Но всякий раз я с ужасом отгоняла от себя эти мысли. Я не могла, не должна была испытывать к нему ничего, кроме сочувствия и жалости. Потому что Виктор Петрович был смертельно болен.
Во время операции вместо язвы двенадцатиперстной кишки обнаружилась раковая опухоль, давшая обширные метастазы. Со дня на день его должны были выписать и отправить домой умирать.
– Ты чего такая суровая? Опять академик доставал? – спросил меня интерн Сурков.
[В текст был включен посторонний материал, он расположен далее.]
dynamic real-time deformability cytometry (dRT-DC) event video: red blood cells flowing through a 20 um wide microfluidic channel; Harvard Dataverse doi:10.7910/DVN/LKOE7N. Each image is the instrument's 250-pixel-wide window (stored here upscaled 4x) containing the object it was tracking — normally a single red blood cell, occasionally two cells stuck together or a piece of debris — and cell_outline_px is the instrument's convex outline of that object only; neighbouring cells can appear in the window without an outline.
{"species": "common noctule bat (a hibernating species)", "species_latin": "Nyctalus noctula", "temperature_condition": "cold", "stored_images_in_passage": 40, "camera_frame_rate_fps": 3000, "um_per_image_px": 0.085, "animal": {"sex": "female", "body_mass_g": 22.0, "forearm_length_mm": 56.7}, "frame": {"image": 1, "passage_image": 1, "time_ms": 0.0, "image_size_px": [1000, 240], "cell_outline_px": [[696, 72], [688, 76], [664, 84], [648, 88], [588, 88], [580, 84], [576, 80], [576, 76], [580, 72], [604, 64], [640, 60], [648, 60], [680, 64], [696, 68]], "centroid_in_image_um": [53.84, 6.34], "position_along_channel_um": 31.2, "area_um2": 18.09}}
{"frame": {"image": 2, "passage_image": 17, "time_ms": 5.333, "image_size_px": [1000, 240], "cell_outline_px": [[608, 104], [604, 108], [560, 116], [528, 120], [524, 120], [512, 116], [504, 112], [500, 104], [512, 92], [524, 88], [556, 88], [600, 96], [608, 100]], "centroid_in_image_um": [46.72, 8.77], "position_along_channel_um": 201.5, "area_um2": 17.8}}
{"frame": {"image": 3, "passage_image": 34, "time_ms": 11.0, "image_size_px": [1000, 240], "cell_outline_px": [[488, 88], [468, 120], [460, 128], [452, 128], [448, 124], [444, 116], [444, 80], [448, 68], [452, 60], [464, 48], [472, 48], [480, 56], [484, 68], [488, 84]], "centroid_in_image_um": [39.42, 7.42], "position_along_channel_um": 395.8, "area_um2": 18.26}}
Сурков не шутил. Кто-то из наших выяснил, что пенсионер Виктор Петрович Ордынцев действительно был академиком и еще не так давно директором института, занимавшимся исследованиями не то нефти, не то газа.
– Да ничего особенного, все как обычно, – вяло отмахнулась я.
Мне было нехорошо. В носу свербило, в горле першило, и голова была как в тумане.
– А хочешь, я тебя поцелую? Для поддержания тонуса? – с надеждой предложил Сурков.
– Отстань, Паша. По-моему, я заболеваю.
– Ты это брось! Нашла время! – встревожился он.
– Да знаю я. Самой неохота. Но если к вечеру не пройдет, придется отпрашиваться.
К вечеру не прошло, и, после того как я два раза чихнула в присутствии зава, Сан Саныч послал меня подальше.